DNA replication is among the most tightly regulated, controlled, and precise processes in nature. During cell division, all of the information stored in the cells must be cloned, so that daughter cells can receive one copy each and remain ‘genetically identical’ to the original cell. This is done by DNA replication. During this process, the entire genome - the whole set of DNA and genes in a cell - is duplicated, and any modifications present in the parent DNA (such as methylation) are also copied over.
Since DNA is a double stranded helix, the process is initiated by the enzyme helicase, that opens the DNA into two single strands (called a replication fork).
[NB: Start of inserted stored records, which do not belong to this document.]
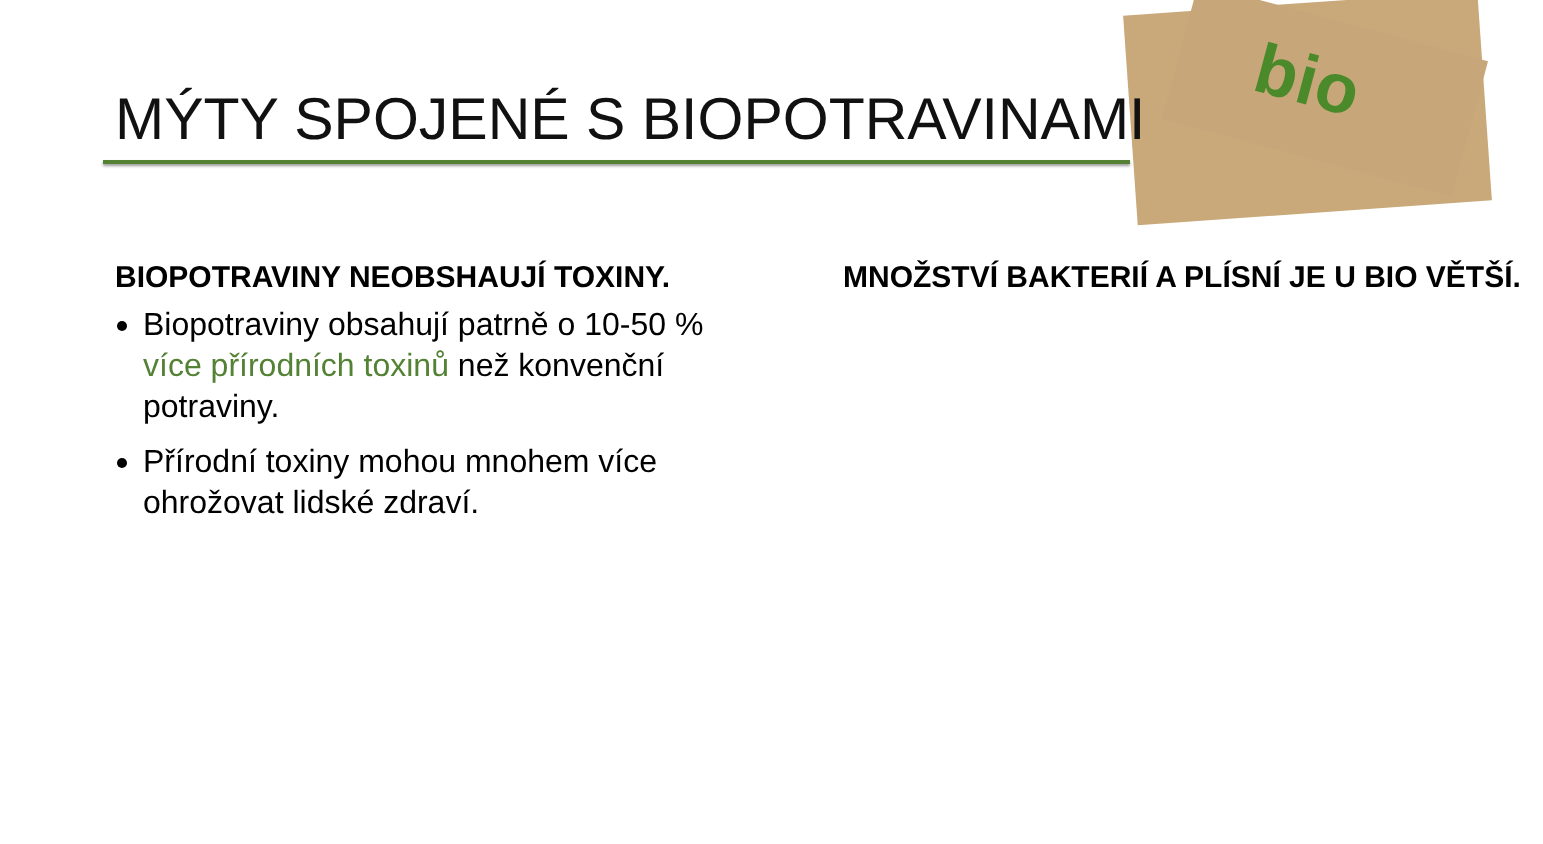bio
MÝTY SPOJENÉ S BIOPOTRAVINAMI
BIOPOTRAVINY NEOBSHAUJÍ TOXINY.
Biopotraviny obsahují patrně o 10-50 % více přírodních toxinů než konvenční potraviny.
Přírodní toxiny mohou mnohem více ohrožovat lidské zdraví.
MNOŽSTVÍ BAKTERIÍ A PLÍSNÍ JE U BIO VĚTŠÍ.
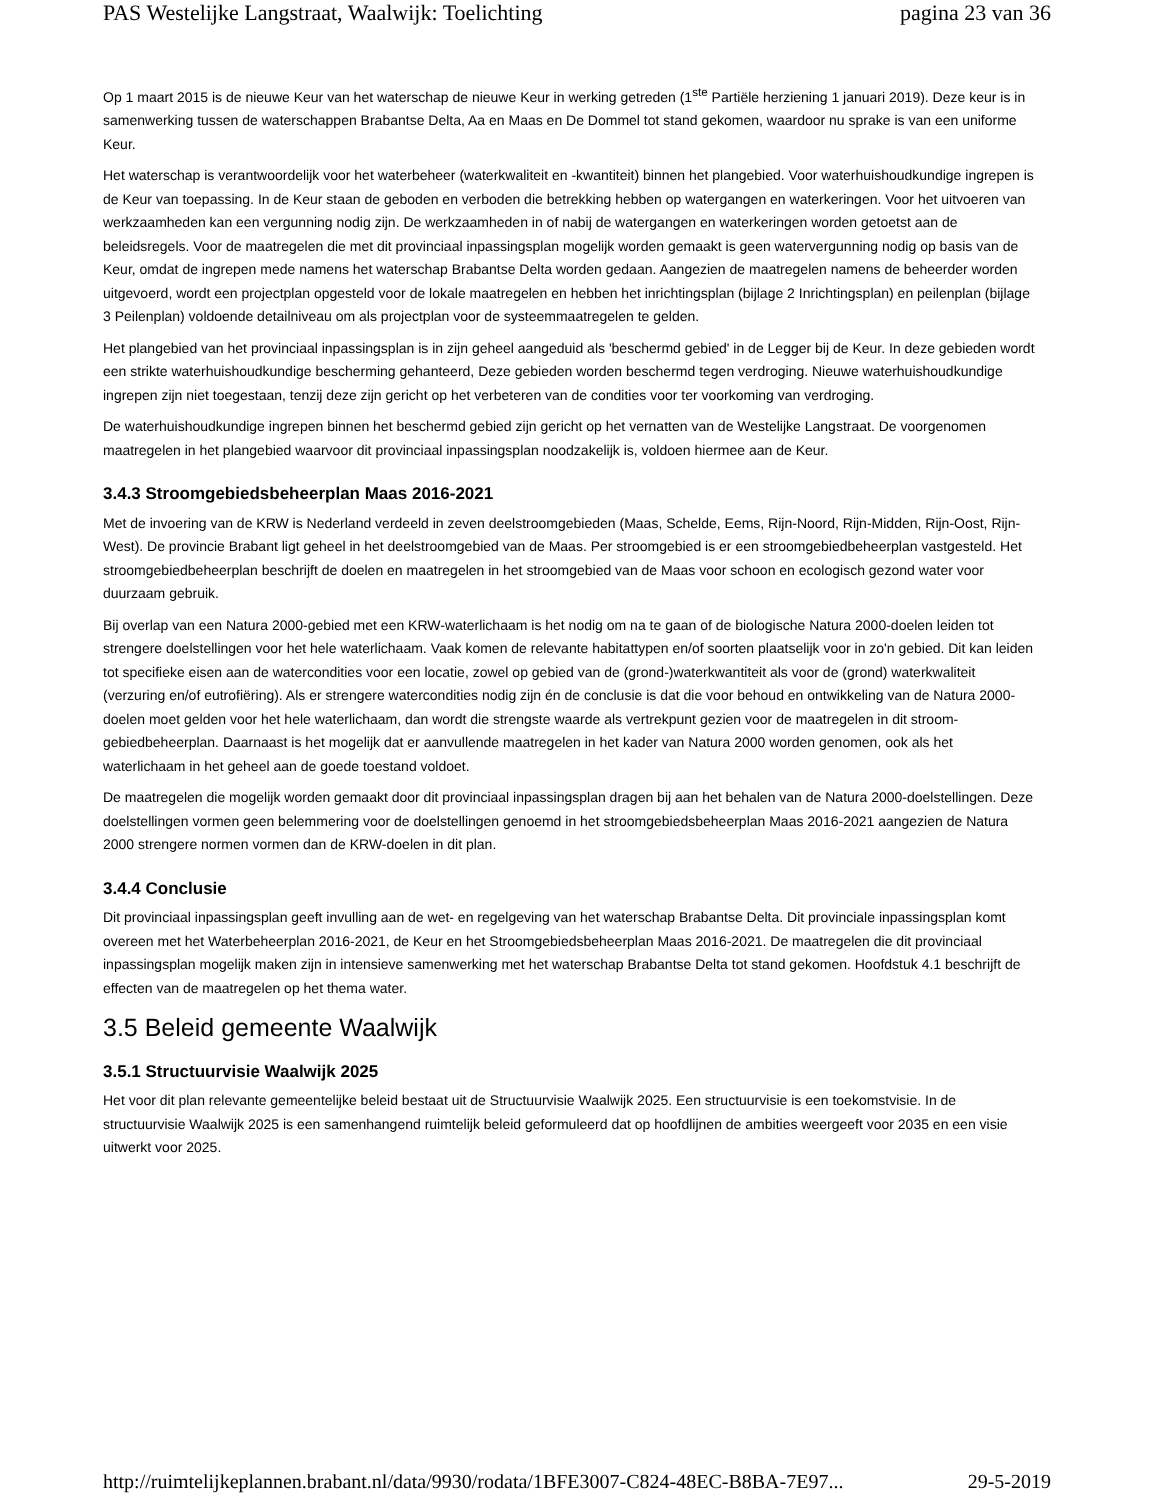PAS Westelijke Langstraat, Waalwijk: Toelichting pagina 23 van 36
Op 1 maart 2015 is de nieuwe Keur van het waterschap de nieuwe Keur in werking getreden (1<sup>ste</sup> Partiële herziening 1 januari 2019). Deze keur is in samenwerking tussen de waterschappen Brabantse Delta, Aa en Maas en De Dommel tot stand gekomen, waardoor nu sprake is van een uniforme Keur.
Het waterschap is verantwoordelijk voor het waterbeheer (waterkwaliteit en -kwantiteit) binnen het plangebied. Voor waterhuishoudkundige ingrepen is de Keur van toepassing. In de Keur staan de geboden en verboden die betrekking hebben op watergangen en waterkeringen. Voor het uitvoeren van werkzaamheden kan een vergunning nodig zijn. De werkzaamheden in of nabij de watergangen en waterkeringen worden getoetst aan de beleidsregels. Voor de maatregelen die met dit provinciaal inpassingsplan mogelijk worden gemaakt is geen watervergunning nodig op basis van de Keur, omdat de ingrepen mede namens het waterschap Brabantse Delta worden gedaan. Aangezien de maatregelen namens de beheerder worden uitgevoerd, wordt een projectplan opgesteld voor de lokale maatregelen en hebben het inrichtingsplan (bijlage 2 Inrichtingsplan) en peilenplan (bijlage 3 Peilenplan) voldoende detailniveau om als projectplan voor de systeemmaatregelen te gelden.
Het plangebied van het provinciaal inpassingsplan is in zijn geheel aangeduid als 'beschermd gebied' in de Legger bij de Keur. In deze gebieden wordt een strikte waterhuishoudkundige bescherming gehanteerd, Deze gebieden worden beschermd tegen verdroging. Nieuwe waterhuishoudkundige ingrepen zijn niet toegestaan, tenzij deze zijn gericht op het verbeteren van de condities voor ter voorkoming van verdroging.
De waterhuishoudkundige ingrepen binnen het beschermd gebied zijn gericht op het vernatten van de Westelijke Langstraat. De voorgenomen maatregelen in het plangebied waarvoor dit provinciaal inpassingsplan noodzakelijk is, voldoen hiermee aan de Keur.
3.4.3 Stroomgebiedsbeheerplan Maas 2016-2021
Met de invoering van de KRW is Nederland verdeeld in zeven deelstroomgebieden (Maas, Schelde, Eems, Rijn-Noord, Rijn-Midden, Rijn-Oost, Rijn-West). De provincie Brabant ligt geheel in het deelstroomgebied van de Maas. Per stroomgebied is er een stroomgebiedbeheerplan vastgesteld. Het stroomgebiedbeheerplan beschrijft de doelen en maatregelen in het stroomgebied van de Maas voor schoon en ecologisch gezond water voor duurzaam gebruik.
Bij overlap van een Natura 2000-gebied met een KRW-waterlichaam is het nodig om na te gaan of de biologische Natura 2000-doelen leiden tot strengere doelstellingen voor het hele waterlichaam. Vaak komen de relevante habitattypen en/of soorten plaatselijk voor in zo'n gebied. Dit kan leiden tot specifieke eisen aan de watercondities voor een locatie, zowel op gebied van de (grond-)waterkwantiteit als voor de (grond) waterkwaliteit (verzuring en/of eutrofiëring). Als er strengere watercondities nodig zijn én de conclusie is dat die voor behoud en ontwikkeling van de Natura 2000-doelen moet gelden voor het hele waterlichaam, dan wordt die strengste waarde als vertrekpunt gezien voor de maatregelen in dit stroom-gebiedbeheerplan. Daarnaast is het mogelijk dat er aanvullende maatregelen in het kader van Natura 2000 worden genomen, ook als het waterlichaam in het geheel aan de goede toestand voldoet.
De maatregelen die mogelijk worden gemaakt door dit provinciaal inpassingsplan dragen bij aan het behalen van de Natura 2000-doelstellingen. Deze doelstellingen vormen geen belemmering voor de doelstellingen genoemd in het stroomgebiedsbeheerplan Maas 2016-2021 aangezien de Natura 2000 strengere normen vormen dan de KRW-doelen in dit plan.
3.4.4 Conclusie
Dit provinciaal inpassingsplan geeft invulling aan de wet- en regelgeving van het waterschap Brabantse Delta. Dit provinciale inpassingsplan komt overeen met het Waterbeheerplan 2016-2021, de Keur en het Stroomgebiedsbeheerplan Maas 2016-2021. De maatregelen die dit provinciaal inpassingsplan mogelijk maken zijn in intensieve samenwerking met het waterschap Brabantse Delta tot stand gekomen. Hoofdstuk 4.1 beschrijft de effecten van de maatregelen op het thema water.
3.5 Beleid gemeente Waalwijk
3.5.1 Structuurvisie Waalwijk 2025
Het voor dit plan relevante gemeentelijke beleid bestaat uit de Structuurvisie Waalwijk 2025. Een structuurvisie is een toekomstvisie. In de structuurvisie Waalwijk 2025 is een samenhangend ruimtelijk beleid geformuleerd dat op hoofdlijnen de ambities weergeeft voor 2035 en een visie uitwerkt voor 2025.
http://ruimtelijkeplannen.brabant.nl/data/9930/rodata/1BFE3007-C824-48EC-B8BA-7E97... 29-5-2019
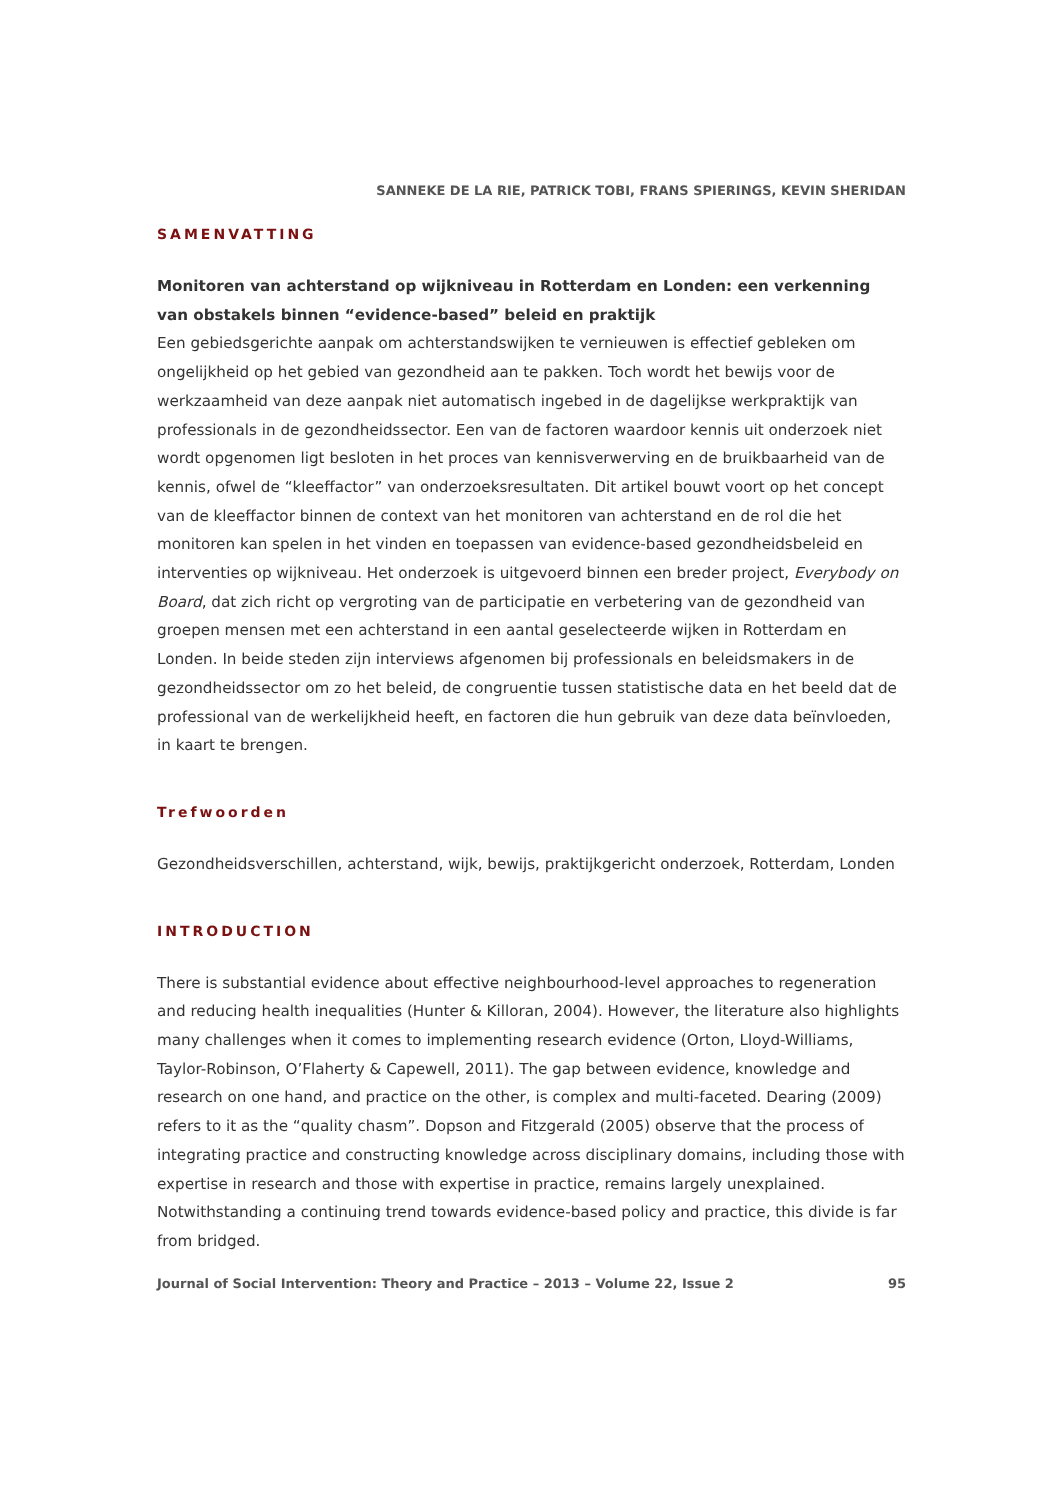SANNEKE DE LA RIE, PATRICK TOBI, FRANS SPIERINGS, KEVIN SHERIDAN
SAMENVATTING
Monitoren van achterstand op wijkniveau in Rotterdam en Londen: een verkenning van obstakels binnen “evidence-based” beleid en praktijk
Een gebiedsgerichte aanpak om achterstandswijken te vernieuwen is effectief gebleken om ongelijkheid op het gebied van gezondheid aan te pakken. Toch wordt het bewijs voor de werkzaamheid van deze aanpak niet automatisch ingebed in de dagelijkse werkpraktijk van professionals in de gezondheidssector. Een van de factoren waardoor kennis uit onderzoek niet wordt opgenomen ligt besloten in het proces van kennisverwerving en de bruikbaarheid van de kennis, ofwel de “kleeffactor” van onderzoeksresultaten. Dit artikel bouwt voort op het concept van de kleeffactor binnen de context van het monitoren van achterstand en de rol die het monitoren kan spelen in het vinden en toepassen van evidence-based gezondheidsbeleid en interventies op wijkniveau. Het onderzoek is uitgevoerd binnen een breder project, Everybody on Board, dat zich richt op vergroting van de participatie en verbetering van de gezondheid van groepen mensen met een achterstand in een aantal geselecteerde wijken in Rotterdam en Londen. In beide steden zijn interviews afgenomen bij professionals en beleidsmakers in de gezondheidssector om zo het beleid, de congruentie tussen statistische data en het beeld dat de professional van de werkelijkheid heeft, en factoren die hun gebruik van deze data beïnvloeden, in kaart te brengen.
Trefwoorden
Gezondheidsverschillen, achterstand, wijk, bewijs, praktijkgericht onderzoek, Rotterdam, Londen
INTRODUCTION
There is substantial evidence about effective neighbourhood-level approaches to regeneration and reducing health inequalities (Hunter & Killoran, 2004). However, the literature also highlights many challenges when it comes to implementing research evidence (Orton, Lloyd-Williams, Taylor-Robinson, O’Flaherty & Capewell, 2011). The gap between evidence, knowledge and research on one hand, and practice on the other, is complex and multi-faceted. Dearing (2009) refers to it as the “quality chasm”. Dopson and Fitzgerald (2005) observe that the process of integrating practice and constructing knowledge across disciplinary domains, including those with expertise in research and those with expertise in practice, remains largely unexplained. Notwithstanding a continuing trend towards evidence-based policy and practice, this divide is far from bridged.
Journal of Social Intervention: Theory and Practice – 2013 – Volume 22, Issue 2 95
An enzyme called DNA polymerase goes along each strand and adds nucleotide bases complementary to the original strand.
The precision of the enzymes that synthesise new DNA strands is extremely high, since errors in DNA replication can result in mutations, which may be harmful for the organism. By the time the replication is complete, we have two identical DNA molecules, each containing one old strand and a newly synthesised one – thus making the process semi-conservative.
A quote from Watson and Crick's landmark 1953 paper suggests the motivation behind this discovery:
_"It has not escaped our notice that the specific pairing we have postulated immediately suggests a possible copying mechanisms for the genetic material."_
DNA replication can also be performed artificially, outside the cell. One such way of doing this is by Polymerase Chain Reaction (PCR). This is useful when you have a limited amount of DNA sample and need to analyse or use it further.